Internship: Accenture vs. PwC Consulting

Hi, just like to gather some thoughts and advice here. I have offers for summer internships in London for Accenture and PwC Consulting. Accenture may assign me to either management or technology consulting whereas PwC is definitely for management consulting.

I am interested in strategy consulting (MBB) when I apply full-time. Which internship choice would place me in a better position? Note that I already have past PwC work experience (assurance and tax) on my CV. Thanks!

 

After working in consulting in London I can say that:

a) My perception was that in London Accenture has a much stronger brand in consulting than PwC

b) The assignment to technology or management consulting at Accenture is only a soft alignment (all of the Analysts are in Consulting workforce) and essentially does not matter (especially for the internship). Analysts are allowed to move freely between all sorts of projects from the Strategy practice to Technology Consulting - depends on your skills, networking, business demand and career aspirations. Similarly for the graduate offer - you are part of Analyst Consulting Group and its in your hands what types of projects your are at.

 

a) Spot on. b) Completely wrong. Take the PwC offer if ACN tries to put you in Technology Consulting. You cannot rotate anywhere near as freely as is stated above. Source: I used to work for Accenture and switched from SI to MC. Switching from SI to MC happened sometimes (albeit rarely). Switching from TC to MC, on the other hand, I never saw once.

 
Best Response

@Pissingtowind

Are you sure you are referring to Accenture in the UK not in the US? Because to my knowledge the practices in both countries are very different. I worked in London office for a year and there is no separate workforce for SI. There is Management Consulting growth platform and Technology growth platform encompassing both TC and SI.

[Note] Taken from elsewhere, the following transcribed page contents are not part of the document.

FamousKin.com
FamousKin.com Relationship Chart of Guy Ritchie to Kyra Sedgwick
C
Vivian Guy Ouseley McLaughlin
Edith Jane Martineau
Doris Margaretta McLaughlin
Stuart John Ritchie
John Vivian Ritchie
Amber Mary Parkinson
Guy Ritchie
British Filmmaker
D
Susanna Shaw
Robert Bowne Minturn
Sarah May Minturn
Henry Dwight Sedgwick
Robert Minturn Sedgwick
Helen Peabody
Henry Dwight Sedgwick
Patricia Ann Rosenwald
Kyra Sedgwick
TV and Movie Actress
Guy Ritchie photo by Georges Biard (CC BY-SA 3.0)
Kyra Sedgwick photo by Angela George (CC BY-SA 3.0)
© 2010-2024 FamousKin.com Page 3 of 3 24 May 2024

"Within our Analyst Consulting Group (ACG), you will be aligned with either Technology or Management Consulting from the outset. The decision as to which of these two routes you take will be made during the selection process" - this is a quote from the UK grad website

Secondly, working on projects ranging from Strategy to Outsourcing deals I can honestly tell you that I met both Tech aligned analysts on Strategy projects as well as Strategy aligned on Tech projects.

 

What you said about the two growth platforms and Technology (TGP) being TC + SI also applies to the US.

Logically to me it would make sense to pursue PwC MC if you can't into ACN's MC growth platform. MC has a very different set of exit opportunities, associated respect levels, pecking order for interesting work, and caliber of people than TGP.

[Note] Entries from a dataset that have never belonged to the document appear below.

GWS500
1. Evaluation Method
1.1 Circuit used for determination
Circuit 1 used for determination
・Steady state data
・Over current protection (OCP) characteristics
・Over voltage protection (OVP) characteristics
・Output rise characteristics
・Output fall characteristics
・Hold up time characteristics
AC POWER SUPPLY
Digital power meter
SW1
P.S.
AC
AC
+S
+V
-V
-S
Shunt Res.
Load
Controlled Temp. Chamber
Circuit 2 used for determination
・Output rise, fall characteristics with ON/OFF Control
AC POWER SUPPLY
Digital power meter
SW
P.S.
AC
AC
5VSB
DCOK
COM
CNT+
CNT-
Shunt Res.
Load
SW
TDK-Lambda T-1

You very well may have met Tech Analysts on Strategy projects, but were they doing Strategy work? Even if they were (I was one of these) I'm quite sure that there are many more Tech Analysts on non-Strategy projects, doing non-Strategy work. If someone wants to do MC, starting in TGP is not the best way to go, assuming other options exist.

edit: Strategy Analysts on Tech projects is why I ended up leaving :P - unfortunate byproduct of Accenture, at its core, being a technology company.

So to conclude, I would recommend ACN MC > PwC MC > ACN TGP.

 

Hi everyone, thanks for your input.

@Pissingintowind

Problem is that Accenture London only assigns MC or TC after accepting the offer. So there is an element of risk there. They take into account my preference, CV and interview performance in deciding which alignment. There's a small opportunity to get into strategy as well (taking only 2 or 3 interns) and I would have to complete another round of interview. For PwC, it's just straightforward MC.

That's why I'm in a dilemma. Given that, Accenture or PwC?